Mas esse é um daqueles casos onde todos os pontos estão em seu lugar. O roteiro é muito bacana, mesclando passagens de tensão e humor conforme a história necessita, quase nunca se deixando levar por clichês narrativos de exposição. Os segmentos de ação, que quase sempre envolvem tomadas aéreas com flechas, monstros e cogumelos gigantes, são puro entretenimento bem dirigido.

Imagem: Garota de cabelo azul e Bisco.

Reprodução: OZ/Crunchyroll.

As ambientações urbanas imundas, invadidas pela poeira e ferrugem, descrevem bem o clima daquela sociedade. As piscadelas políticas são bem aplicadas. E os personagens são todos diferentes entre si, em design e personalidades, com tempos de tela em mini arcos que exploram o que de melhor eles podem oferecer para tocar a história pra frente.

A interação entre os dois protagonistas, Bisco e Milo, é um dos pontos altos do animê. Um é mais impulsivo, briguento, mas com grande coração. O outro é centrado, com pensamentos firmes, como se fosse a cabeça da dupla, mas não tem medo de demonstrar sua fragilidade. A cumplicidade deles é bonita, a amizade que eles constroem é contagiante, e a tensão sexual em alguns momentos adiciona ainda outra camada ao contexto todo.

Enfim, Sabikui Bisco é um grande animê da última temporada de inverno.
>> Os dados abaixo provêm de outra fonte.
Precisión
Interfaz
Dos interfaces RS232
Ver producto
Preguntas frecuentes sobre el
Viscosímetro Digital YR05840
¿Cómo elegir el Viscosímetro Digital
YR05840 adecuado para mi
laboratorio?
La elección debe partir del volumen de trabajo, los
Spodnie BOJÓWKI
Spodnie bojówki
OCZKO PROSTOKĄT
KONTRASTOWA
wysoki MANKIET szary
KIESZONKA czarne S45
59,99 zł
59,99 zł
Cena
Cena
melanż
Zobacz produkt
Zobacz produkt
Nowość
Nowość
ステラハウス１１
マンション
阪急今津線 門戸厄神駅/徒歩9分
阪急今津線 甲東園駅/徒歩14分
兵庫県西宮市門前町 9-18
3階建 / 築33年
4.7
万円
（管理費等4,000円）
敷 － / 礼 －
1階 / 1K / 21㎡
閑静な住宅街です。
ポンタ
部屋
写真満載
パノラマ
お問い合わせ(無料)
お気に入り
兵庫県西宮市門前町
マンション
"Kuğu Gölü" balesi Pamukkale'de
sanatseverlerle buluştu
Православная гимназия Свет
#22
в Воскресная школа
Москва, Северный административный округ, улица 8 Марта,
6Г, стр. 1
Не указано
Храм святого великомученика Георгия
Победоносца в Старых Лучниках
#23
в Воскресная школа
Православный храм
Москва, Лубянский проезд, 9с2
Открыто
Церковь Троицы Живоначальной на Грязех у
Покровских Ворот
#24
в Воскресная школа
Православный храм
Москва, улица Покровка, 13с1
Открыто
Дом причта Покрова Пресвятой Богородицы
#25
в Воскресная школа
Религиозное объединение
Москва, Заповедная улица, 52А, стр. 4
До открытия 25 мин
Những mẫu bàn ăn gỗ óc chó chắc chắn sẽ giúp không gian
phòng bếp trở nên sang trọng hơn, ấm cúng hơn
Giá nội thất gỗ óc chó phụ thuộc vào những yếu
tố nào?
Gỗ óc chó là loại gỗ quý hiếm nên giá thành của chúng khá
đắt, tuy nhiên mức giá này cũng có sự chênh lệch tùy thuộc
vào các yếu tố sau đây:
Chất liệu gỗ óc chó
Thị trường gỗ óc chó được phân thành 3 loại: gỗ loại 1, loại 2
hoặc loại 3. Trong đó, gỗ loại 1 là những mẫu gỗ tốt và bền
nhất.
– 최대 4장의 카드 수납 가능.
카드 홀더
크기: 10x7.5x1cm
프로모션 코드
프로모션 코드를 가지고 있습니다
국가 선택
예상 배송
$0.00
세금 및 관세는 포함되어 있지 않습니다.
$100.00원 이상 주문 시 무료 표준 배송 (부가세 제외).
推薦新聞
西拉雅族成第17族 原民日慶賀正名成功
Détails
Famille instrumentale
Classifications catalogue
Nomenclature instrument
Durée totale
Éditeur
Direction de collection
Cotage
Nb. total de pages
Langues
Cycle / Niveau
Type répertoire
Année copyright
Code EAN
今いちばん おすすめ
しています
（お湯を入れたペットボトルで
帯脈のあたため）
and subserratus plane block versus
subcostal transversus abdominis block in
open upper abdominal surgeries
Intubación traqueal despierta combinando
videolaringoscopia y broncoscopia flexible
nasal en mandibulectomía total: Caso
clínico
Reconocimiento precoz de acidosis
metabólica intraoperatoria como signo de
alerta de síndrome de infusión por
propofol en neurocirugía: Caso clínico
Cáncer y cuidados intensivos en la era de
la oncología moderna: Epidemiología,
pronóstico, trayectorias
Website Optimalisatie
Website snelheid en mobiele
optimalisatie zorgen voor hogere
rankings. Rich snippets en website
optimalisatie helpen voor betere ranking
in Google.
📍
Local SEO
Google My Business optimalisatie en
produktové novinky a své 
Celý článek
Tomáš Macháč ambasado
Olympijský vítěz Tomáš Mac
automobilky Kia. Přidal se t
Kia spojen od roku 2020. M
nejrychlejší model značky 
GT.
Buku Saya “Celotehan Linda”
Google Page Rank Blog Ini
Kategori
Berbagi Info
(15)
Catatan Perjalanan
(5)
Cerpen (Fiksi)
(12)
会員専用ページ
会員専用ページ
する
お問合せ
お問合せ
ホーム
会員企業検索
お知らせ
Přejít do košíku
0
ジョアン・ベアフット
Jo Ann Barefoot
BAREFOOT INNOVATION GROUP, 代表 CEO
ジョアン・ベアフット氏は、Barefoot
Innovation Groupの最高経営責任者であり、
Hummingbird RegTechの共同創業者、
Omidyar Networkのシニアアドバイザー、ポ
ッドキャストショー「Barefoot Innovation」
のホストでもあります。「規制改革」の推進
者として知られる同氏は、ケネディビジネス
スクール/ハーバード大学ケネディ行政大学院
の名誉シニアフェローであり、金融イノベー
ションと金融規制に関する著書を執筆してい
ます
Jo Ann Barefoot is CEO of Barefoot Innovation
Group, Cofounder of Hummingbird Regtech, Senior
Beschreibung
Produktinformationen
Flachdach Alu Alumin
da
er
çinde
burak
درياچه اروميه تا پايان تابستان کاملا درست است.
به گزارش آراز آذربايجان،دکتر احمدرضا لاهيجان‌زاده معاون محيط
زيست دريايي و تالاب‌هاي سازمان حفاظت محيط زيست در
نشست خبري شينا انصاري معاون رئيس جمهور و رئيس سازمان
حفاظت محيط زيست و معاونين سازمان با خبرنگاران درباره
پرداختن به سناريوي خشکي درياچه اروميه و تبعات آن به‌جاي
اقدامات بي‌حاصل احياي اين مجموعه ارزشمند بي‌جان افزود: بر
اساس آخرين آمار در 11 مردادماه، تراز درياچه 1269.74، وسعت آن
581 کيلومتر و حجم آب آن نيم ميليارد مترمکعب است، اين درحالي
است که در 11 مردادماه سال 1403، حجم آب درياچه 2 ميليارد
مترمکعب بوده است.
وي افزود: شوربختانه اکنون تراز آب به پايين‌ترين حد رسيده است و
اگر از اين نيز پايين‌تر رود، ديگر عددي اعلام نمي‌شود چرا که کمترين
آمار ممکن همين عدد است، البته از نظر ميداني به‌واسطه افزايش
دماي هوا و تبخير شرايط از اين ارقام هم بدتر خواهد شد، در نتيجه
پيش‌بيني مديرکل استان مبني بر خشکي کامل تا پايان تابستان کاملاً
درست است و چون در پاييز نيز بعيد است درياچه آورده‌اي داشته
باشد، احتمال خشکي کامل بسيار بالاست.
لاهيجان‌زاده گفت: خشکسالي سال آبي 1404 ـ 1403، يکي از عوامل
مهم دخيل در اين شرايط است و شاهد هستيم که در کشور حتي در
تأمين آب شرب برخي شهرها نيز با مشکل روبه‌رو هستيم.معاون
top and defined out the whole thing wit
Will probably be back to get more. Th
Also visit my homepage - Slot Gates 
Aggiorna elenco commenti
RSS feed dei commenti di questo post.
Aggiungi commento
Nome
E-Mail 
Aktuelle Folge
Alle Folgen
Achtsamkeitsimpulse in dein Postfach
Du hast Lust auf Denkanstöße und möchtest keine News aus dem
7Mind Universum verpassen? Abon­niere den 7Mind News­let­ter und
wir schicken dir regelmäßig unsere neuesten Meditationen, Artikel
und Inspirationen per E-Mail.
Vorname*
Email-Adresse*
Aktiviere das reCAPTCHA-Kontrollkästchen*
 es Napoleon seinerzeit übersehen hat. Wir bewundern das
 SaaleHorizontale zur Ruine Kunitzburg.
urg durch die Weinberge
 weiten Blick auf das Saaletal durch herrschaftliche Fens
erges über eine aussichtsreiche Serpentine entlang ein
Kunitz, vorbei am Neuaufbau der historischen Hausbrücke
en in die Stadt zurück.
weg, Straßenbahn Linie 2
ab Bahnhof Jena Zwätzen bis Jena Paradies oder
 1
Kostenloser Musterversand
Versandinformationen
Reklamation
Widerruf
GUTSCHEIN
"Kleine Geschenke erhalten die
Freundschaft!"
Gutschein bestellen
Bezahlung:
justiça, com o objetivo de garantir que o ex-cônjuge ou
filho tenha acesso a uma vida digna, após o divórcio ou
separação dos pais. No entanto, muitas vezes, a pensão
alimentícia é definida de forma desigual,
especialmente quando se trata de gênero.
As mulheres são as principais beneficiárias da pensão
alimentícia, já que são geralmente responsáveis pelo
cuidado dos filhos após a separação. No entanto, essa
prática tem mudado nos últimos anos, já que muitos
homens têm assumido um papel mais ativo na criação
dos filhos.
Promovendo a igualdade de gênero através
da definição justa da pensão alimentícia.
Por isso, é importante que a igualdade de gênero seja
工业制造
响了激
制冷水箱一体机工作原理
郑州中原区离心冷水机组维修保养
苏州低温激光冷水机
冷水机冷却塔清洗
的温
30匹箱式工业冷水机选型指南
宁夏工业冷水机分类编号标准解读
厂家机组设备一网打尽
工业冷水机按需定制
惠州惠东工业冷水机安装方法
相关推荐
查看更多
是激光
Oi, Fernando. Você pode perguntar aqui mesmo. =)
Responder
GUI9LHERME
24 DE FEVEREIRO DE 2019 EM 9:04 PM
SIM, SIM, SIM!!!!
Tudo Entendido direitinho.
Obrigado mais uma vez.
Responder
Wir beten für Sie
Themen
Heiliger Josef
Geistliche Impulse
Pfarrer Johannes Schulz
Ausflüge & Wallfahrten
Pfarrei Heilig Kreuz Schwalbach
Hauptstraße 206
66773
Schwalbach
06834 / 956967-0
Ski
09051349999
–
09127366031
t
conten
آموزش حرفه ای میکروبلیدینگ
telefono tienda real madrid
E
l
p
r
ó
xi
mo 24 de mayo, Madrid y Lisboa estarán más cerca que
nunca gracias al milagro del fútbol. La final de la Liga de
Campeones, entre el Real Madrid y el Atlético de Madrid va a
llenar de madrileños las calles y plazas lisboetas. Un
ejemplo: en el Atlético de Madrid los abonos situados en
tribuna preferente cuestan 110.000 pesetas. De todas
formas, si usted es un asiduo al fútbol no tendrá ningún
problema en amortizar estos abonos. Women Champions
Seria um título muito legal de assistir em qualquer momento que fosse lançado, mas num começo de década recheado de continuações e isekais bem parecidos entre si, ele se torna ainda mais especial por propor uma aventura onde podemos nos identificar e escapar do mundo real com o que é contato sem, de fato, colocar em tela um personagem que também está passando por isso em outro mundo.


Os 12 episódios de Sabikui Bisco estão disponíveis na Crunchyroll, com opção dublada em português ou em áudio original, com legendas.


O texto presente nesta resenha é de responsabilidade de seu autor e não reflete necessariamente a opinião do site JBox.